Your assignment ▸ Please reproduce each of the following rows line for line, with no changes.

[[ Exercise data, beginning ]]

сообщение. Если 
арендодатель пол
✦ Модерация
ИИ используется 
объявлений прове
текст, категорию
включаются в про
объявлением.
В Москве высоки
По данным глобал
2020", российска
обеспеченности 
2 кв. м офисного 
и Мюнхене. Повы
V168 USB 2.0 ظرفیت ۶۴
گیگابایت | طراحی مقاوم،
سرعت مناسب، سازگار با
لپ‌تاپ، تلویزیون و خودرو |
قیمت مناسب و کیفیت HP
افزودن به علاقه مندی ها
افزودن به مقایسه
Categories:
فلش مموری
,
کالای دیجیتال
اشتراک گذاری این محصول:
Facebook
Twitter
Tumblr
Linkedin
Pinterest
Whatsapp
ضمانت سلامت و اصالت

[[ Exercise data, end ]]

The answer ▸
сообщение. Если 
арендодатель пол
✦ Модерация
ИИ используется 
объявлений прове
текст, категорию
включаются в про
объявлением.
В Москве высоки
По данным глобал
2020", российска
обеспеченности 
2 кв. м офисного 
и Мюнхене. Повы
V168 USB 2.0 ظرفیت ۶۴
گیگابایت | طراحی مقاوم،
سرعت مناسب، سازگار با
لپ‌تاپ، تلویزیون و خودرو |
قیمت مناسب و کیفیت HP
افزودن به علاقه مندی ها
افزودن به مقایسه
Categories:
فلش مموری
,
کالای دیجیتال
اشتراک گذاری این محصول:
Facebook
Twitter
Tumblr
Linkedin
Pinterest
Whatsapp
ضمانت سلامت و اصالت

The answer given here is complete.